**EXCERPT TO READ**

··········

How would you engineer a novelty detector?

Play cognitive engineer: if you were designing an intelligent system, you'd probably use the same system to detect novelty as that used to detect familiarity. After all, one is simply the inverse of the other - so novelty can be thought of as a below-threshold value for some familiarity signal.

Upon reflection, however, you might notice some subtle problems with your design. First, novelty is informative only insofar as it is engages a change in the behavior of your system: novelty indicates an opportunity for learning which has not been exploited by the system. Critically, this includes situations where there are independently familiar stimuli or responses that have been recombined in some new way. Familiarity detection, on the other hand, is widely thought to be insensitive to such "conjunctive" representations; a separate (by some models) process of recollection is responsible for recovering conjunctive relationships between items.

Second, and more critically, there is not a simple inverse relationship between recollection and novelty: events which cannot be recollected may nonetheless be familiar, which is undiagnostic of novelty: recollection may fail even when items are not associatively or conjunctively novel.

The same thought experiment was conducted in a 2007 paper by Kumaran & Maguire in the journal Hippocampus. They arrived at the following solution, supported by new original neuroimaging data:

  • The authors dissociate between three types of novelty: of stimuli per se, of their associations, and of their larger context; spatial & temporal configurations of stimuli are included in the construct of "associative novelty"
  • The authors propose that the hippocampus accomplishes detection of associative novelty, whereas surrounding regions of the medial temporal lobe implement stimulus novelty (without regard to configurations; principally the perirhinal cortex)
  • This mechanism consists of two parts: a comparator (located in the hippocampus) and a familiarity detector (located in the surrounding perirhinal cortex).
  • The familiarity detector: low values on a scalar familiarity signal indicate stimulus novelty, as in many computational models of explicit memory
  • The comparator: the CA3 subregion of the hippocampus acts as an autoassociator (allowing for recall in the form of pattern completion), which projects to the CA1 subregion via the "Schaffer collaterals." Critically, CA1 can compare this with sensory input, received via the "perforant path" from entorhinal cortex. Thus this mechanism implements a second type of novelty detection: whether the results of recollection match or mismatch those combinations of stimuli currently encountered in the world.

··········

Stored items
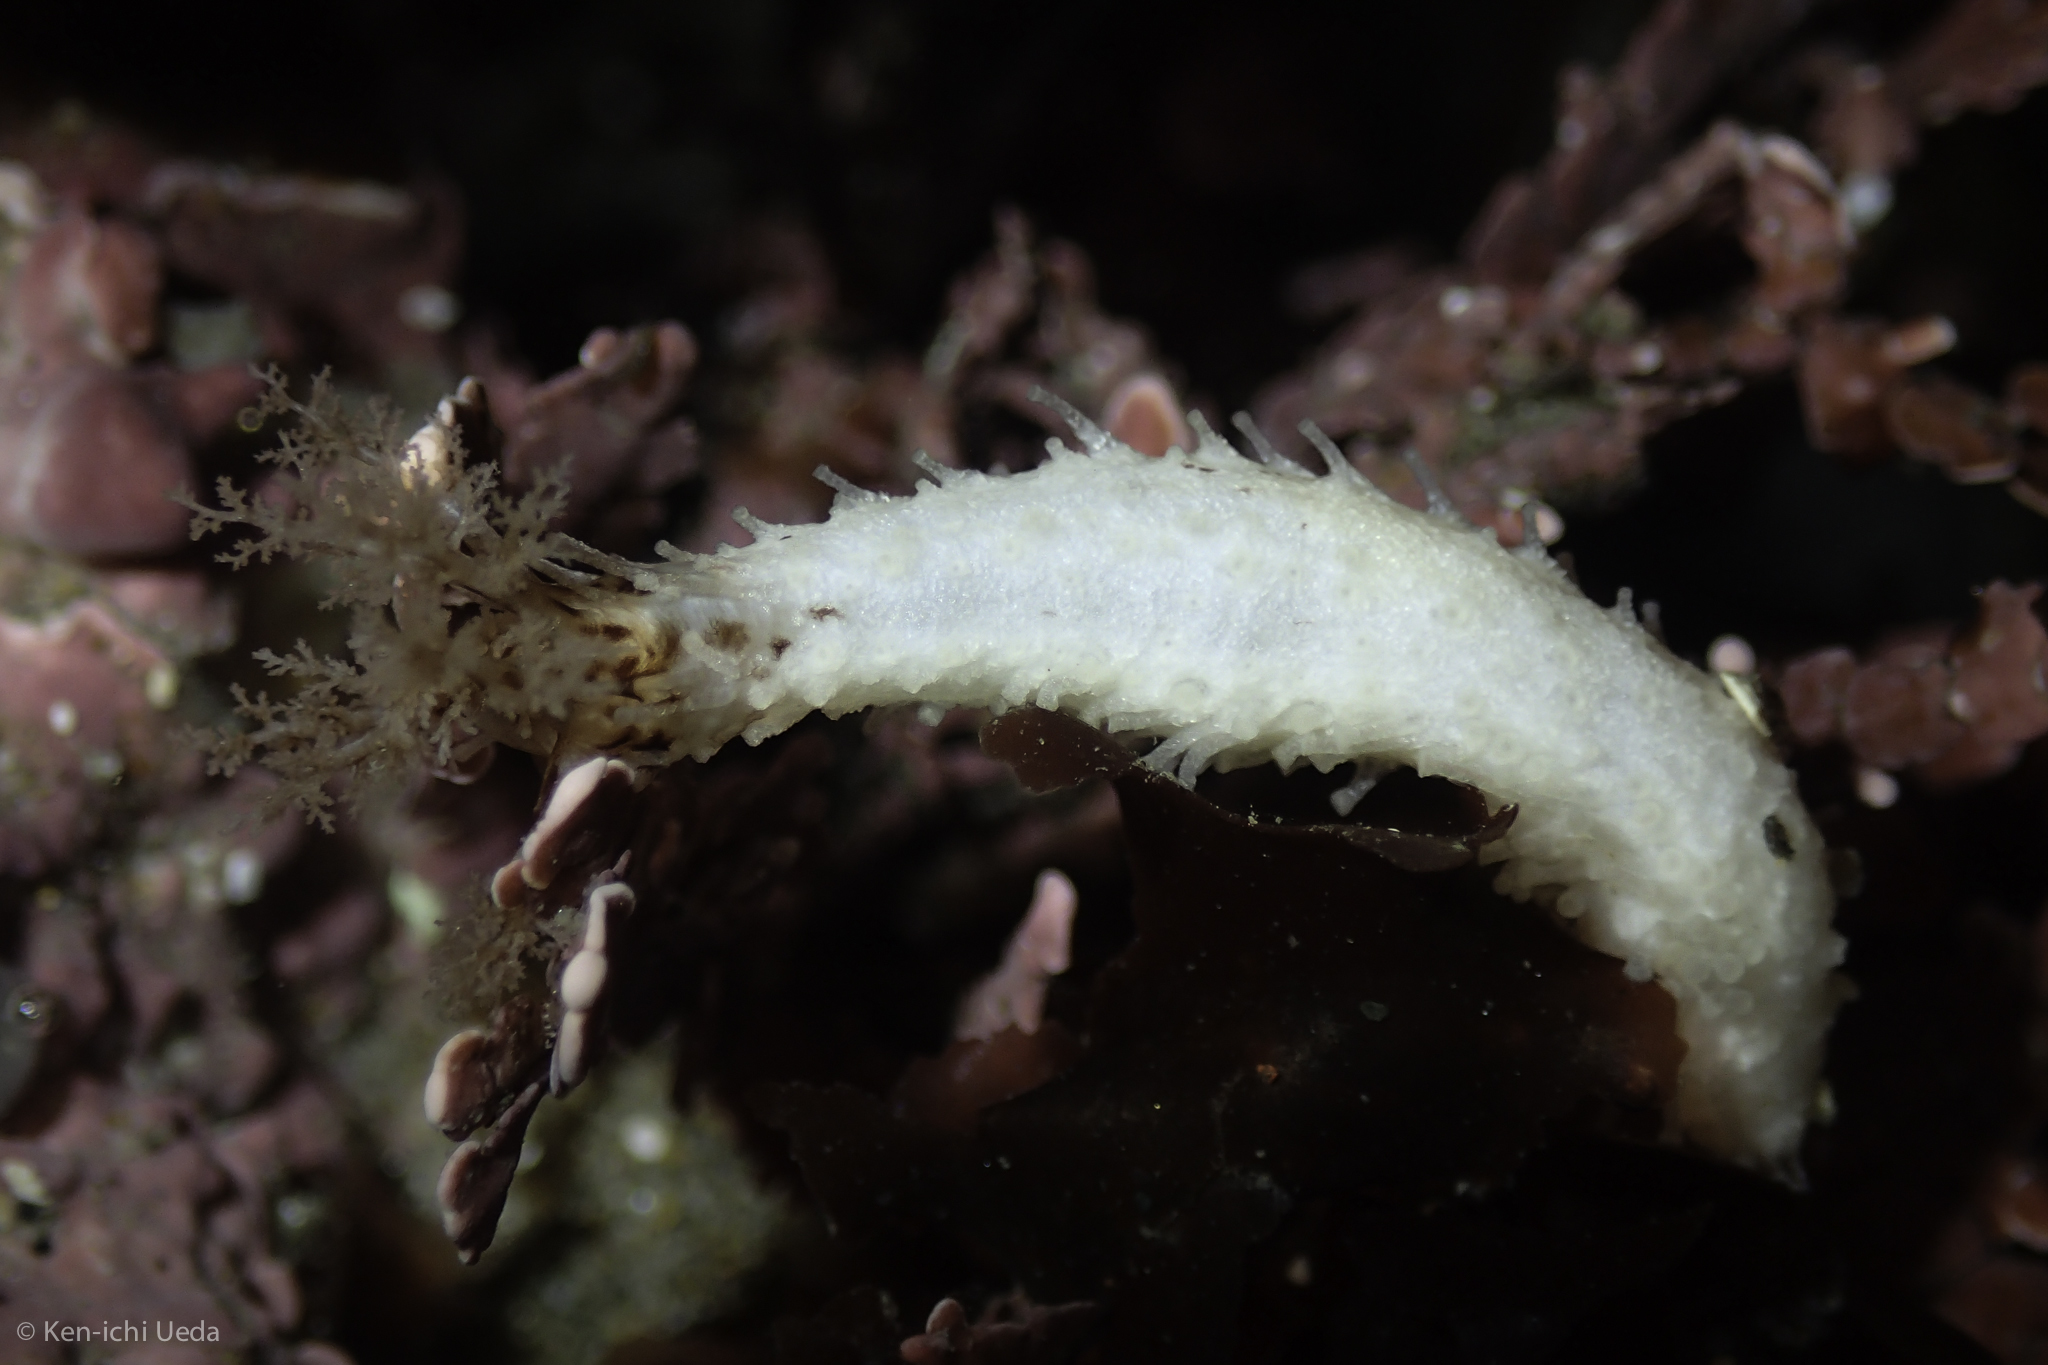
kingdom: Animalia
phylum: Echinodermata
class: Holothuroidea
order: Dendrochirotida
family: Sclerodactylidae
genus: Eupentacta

··········

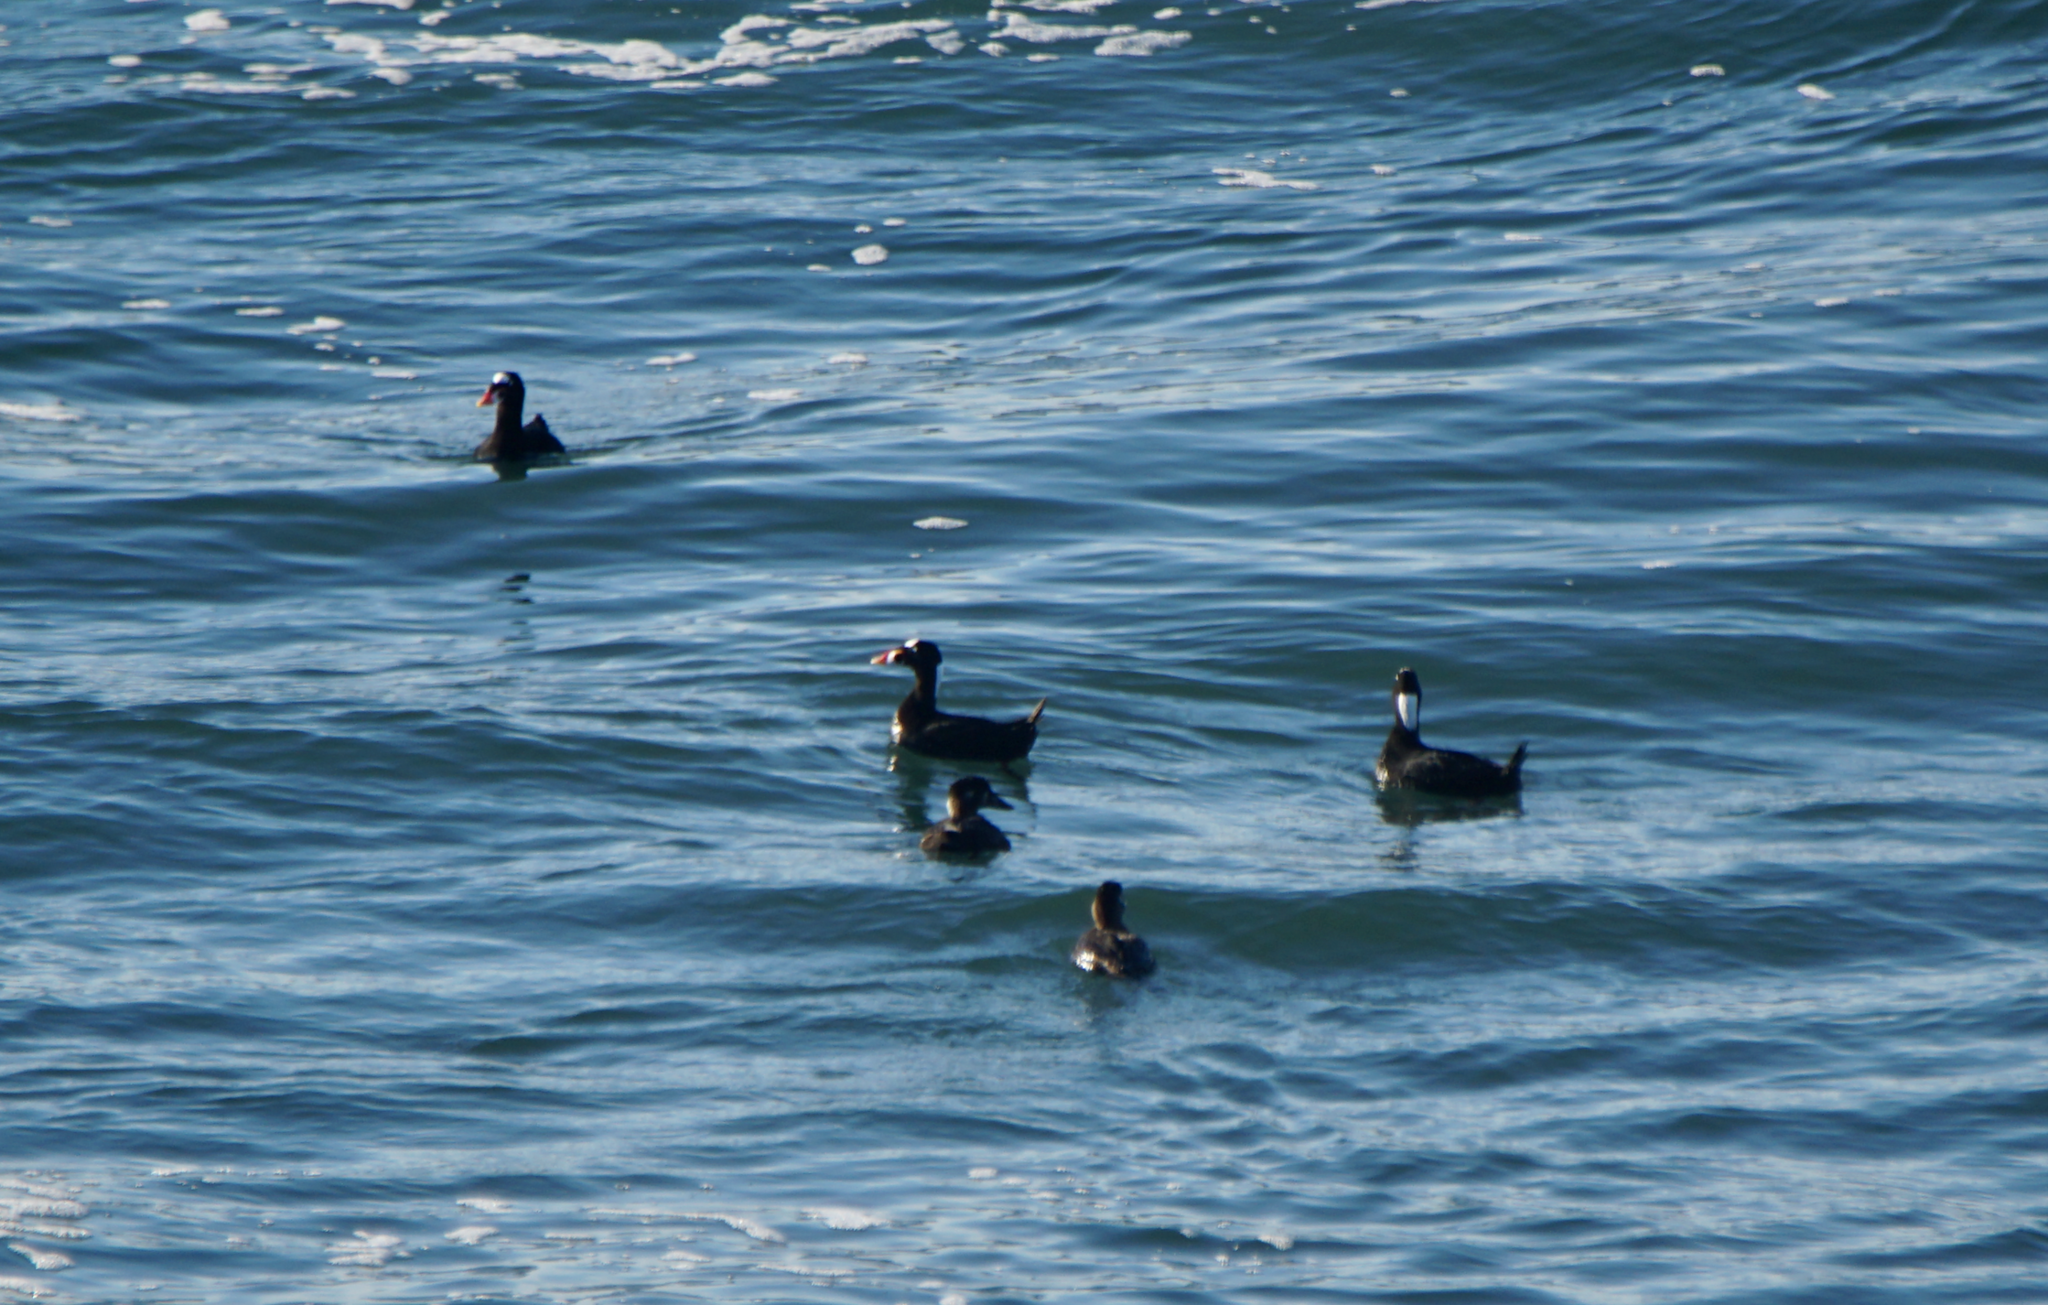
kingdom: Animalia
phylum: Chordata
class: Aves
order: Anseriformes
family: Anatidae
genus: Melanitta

··········

**WHAT YOU NEED TO DO**
(a) According to the passage on novelty detection, which subregion of the hippocampus acts as an autoassociator?
(b) Using the passage on novelty detection, explain why a below-threshold familiarity signal is not enough to detect all novelty.
The stored items have no connection to the passage on novelty detection.

**TASK ANSWERS**
(a) The CA3 subregion.

(b) Novelty includes cases where independently familiar stimuli or responses are recombined in a new way. Familiarity detection is widely thought to be insensitive to such conjunctive representations, so a low familiarity value would miss that kind of novelty.